## Exercise aim
Reproduce the records verbatim, beginning at the start and continuing through the line that contains "所以你想要发表一些哲学ーー最", with that line included.
□ □ □ □ □ □ □
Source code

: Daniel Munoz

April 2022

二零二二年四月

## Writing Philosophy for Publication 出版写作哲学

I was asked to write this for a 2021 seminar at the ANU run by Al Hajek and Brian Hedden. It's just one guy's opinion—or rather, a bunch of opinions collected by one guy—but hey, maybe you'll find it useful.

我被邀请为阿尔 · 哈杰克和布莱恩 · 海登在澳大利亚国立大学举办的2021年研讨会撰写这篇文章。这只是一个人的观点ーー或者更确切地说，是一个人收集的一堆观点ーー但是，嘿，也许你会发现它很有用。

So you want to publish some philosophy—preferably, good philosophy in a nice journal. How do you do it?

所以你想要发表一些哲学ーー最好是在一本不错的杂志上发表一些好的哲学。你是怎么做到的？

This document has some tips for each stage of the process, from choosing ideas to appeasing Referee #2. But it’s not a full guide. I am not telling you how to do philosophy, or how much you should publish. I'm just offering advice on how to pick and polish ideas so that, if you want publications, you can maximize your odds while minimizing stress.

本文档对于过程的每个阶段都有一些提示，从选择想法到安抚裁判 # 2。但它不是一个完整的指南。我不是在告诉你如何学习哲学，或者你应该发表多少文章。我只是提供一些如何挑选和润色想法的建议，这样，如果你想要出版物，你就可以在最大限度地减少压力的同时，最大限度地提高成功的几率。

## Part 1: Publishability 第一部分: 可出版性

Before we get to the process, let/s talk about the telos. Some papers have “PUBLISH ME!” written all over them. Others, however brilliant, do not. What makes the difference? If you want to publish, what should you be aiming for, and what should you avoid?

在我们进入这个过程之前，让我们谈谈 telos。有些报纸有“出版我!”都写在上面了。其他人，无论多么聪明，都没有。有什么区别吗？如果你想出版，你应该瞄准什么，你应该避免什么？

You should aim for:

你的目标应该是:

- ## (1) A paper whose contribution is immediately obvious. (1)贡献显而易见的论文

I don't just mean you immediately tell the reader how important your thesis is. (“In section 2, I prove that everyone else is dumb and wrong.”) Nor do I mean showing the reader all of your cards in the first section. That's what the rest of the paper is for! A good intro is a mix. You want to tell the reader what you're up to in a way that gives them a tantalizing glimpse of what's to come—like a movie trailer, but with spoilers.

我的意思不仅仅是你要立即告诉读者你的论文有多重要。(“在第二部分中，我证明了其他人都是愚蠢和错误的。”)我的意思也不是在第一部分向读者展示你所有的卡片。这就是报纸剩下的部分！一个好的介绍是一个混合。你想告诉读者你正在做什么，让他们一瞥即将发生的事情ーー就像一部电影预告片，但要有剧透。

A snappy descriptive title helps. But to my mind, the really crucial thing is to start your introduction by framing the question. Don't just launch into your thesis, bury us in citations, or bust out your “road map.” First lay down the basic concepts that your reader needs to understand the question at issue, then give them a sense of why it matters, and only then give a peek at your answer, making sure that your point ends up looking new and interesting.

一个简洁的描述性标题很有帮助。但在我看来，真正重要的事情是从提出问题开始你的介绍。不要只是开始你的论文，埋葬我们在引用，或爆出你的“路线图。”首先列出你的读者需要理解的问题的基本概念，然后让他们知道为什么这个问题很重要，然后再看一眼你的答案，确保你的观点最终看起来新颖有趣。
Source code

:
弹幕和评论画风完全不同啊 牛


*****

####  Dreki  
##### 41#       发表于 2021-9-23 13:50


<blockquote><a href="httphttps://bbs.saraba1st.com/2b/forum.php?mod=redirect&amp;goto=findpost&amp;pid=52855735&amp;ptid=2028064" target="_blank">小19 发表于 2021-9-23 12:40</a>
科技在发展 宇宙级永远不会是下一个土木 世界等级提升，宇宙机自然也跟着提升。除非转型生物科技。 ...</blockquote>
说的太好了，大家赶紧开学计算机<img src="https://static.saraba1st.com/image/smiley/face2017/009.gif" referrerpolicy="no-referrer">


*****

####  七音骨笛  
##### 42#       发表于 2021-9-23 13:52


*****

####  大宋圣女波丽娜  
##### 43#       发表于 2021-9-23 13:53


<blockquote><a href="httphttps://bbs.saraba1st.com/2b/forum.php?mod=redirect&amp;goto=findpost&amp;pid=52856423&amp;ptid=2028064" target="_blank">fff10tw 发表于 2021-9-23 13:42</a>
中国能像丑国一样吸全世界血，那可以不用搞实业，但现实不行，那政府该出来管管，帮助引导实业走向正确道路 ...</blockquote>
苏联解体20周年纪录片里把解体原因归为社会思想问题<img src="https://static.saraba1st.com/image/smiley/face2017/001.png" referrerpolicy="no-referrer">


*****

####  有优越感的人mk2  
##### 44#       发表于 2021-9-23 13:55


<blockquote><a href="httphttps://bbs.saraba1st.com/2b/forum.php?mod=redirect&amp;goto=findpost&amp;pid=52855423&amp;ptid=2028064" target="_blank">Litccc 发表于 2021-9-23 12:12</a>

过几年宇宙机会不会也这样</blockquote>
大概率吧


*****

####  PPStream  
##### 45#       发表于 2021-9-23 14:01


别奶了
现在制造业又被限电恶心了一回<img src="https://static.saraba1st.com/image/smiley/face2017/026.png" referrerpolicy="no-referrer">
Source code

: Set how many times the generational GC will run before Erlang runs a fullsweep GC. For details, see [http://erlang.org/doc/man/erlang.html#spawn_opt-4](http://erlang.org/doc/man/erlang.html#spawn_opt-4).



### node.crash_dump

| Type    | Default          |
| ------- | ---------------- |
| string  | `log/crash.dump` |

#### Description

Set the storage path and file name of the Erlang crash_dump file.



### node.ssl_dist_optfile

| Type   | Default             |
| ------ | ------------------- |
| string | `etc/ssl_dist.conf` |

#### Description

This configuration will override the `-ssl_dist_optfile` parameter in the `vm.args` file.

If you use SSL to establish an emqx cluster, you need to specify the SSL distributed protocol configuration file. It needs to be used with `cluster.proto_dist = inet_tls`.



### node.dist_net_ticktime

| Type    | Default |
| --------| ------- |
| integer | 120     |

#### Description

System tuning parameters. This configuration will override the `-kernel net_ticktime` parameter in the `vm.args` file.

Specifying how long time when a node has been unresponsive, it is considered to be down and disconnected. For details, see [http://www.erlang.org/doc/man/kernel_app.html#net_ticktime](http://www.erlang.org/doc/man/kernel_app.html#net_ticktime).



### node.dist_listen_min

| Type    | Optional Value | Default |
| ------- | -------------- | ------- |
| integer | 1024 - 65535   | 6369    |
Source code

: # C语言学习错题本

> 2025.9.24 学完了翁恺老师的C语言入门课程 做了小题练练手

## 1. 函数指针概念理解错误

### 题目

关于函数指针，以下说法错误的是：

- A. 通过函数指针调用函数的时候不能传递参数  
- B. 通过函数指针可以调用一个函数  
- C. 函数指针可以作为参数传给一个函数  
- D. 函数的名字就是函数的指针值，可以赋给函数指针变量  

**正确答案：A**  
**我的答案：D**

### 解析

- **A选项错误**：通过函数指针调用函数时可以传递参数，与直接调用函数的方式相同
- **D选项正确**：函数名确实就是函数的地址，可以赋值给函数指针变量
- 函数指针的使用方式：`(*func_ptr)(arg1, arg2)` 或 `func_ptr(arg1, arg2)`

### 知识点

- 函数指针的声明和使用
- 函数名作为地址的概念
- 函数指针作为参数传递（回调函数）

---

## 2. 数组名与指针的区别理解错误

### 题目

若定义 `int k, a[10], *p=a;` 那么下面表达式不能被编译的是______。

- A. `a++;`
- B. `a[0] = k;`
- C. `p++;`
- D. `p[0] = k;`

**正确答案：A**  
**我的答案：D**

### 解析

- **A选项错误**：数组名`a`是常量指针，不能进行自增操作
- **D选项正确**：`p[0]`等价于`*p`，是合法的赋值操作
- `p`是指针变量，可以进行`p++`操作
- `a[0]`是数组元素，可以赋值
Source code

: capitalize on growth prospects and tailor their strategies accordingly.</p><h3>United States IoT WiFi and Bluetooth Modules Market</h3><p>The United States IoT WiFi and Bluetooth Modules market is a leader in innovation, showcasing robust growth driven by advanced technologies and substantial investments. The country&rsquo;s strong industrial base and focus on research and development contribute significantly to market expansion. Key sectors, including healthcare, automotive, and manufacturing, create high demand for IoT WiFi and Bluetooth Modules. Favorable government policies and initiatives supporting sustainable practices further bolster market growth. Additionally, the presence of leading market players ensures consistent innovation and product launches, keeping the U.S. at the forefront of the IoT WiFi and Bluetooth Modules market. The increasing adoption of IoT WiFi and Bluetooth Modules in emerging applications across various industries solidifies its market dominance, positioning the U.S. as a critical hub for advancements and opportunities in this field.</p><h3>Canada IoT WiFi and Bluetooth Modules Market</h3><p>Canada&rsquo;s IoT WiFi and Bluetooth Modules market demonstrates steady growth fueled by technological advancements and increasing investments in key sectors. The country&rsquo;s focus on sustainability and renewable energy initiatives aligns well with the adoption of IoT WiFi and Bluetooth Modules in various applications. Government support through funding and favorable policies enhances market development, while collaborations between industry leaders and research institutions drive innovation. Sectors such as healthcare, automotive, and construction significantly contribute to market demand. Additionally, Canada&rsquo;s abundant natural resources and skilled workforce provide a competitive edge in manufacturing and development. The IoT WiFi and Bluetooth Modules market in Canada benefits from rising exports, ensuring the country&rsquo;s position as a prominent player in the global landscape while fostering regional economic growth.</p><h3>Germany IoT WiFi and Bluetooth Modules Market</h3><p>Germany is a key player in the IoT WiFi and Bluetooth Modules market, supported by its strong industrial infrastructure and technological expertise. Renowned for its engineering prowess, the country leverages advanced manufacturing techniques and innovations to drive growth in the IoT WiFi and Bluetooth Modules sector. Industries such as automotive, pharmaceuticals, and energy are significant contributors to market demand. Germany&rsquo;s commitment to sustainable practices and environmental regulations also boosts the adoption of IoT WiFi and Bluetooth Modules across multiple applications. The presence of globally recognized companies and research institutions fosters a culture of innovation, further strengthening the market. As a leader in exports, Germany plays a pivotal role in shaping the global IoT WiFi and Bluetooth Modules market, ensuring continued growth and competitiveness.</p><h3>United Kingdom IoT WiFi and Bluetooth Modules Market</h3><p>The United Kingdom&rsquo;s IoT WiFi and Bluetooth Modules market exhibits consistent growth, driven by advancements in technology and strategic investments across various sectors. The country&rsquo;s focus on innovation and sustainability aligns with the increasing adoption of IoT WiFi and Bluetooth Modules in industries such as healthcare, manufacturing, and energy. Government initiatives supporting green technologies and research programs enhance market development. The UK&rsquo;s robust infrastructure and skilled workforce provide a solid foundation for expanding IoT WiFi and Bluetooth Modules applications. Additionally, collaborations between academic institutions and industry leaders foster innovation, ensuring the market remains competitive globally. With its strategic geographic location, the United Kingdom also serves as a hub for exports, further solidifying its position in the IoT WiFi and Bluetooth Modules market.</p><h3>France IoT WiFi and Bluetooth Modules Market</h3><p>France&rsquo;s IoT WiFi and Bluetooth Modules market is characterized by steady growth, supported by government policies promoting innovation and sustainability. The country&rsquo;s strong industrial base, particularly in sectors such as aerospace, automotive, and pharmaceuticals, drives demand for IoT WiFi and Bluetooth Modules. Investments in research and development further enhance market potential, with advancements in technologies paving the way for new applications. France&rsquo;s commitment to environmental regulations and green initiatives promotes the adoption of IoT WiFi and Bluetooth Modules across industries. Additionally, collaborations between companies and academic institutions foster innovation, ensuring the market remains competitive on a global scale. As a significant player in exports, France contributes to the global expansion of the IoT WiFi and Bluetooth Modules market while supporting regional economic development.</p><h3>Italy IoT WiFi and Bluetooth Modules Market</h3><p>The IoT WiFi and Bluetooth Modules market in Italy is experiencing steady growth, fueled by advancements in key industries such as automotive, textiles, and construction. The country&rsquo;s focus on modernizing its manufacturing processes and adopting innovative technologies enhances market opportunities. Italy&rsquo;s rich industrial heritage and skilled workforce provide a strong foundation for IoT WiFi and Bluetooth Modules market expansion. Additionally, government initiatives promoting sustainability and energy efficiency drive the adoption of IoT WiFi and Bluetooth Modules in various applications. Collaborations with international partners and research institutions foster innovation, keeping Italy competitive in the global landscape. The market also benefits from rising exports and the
□ □ □ □ □ □ □
## Your solution
Source code

: Daniel Munoz

April 2022

二零二二年四月

## Writing Philosophy for Publication 出版写作哲学

I was asked to write this for a 2021 seminar at the ANU run by Al Hajek and Brian Hedden. It's just one guy's opinion—or rather, a bunch of opinions collected by one guy—but hey, maybe you'll find it useful.

我被邀请为阿尔 · 哈杰克和布莱恩 · 海登在澳大利亚国立大学举办的2021年研讨会撰写这篇文章。这只是一个人的观点ーー或者更确切地说，是一个人收集的一堆观点ーー但是，嘿，也许你会发现它很有用。

So you want to publish some philosophy—preferably, good philosophy in a nice journal. How do you do it?

所以你想要发表一些哲学ーー最好是在一本不错的杂志上发表一些好的哲学。你是怎么做到的？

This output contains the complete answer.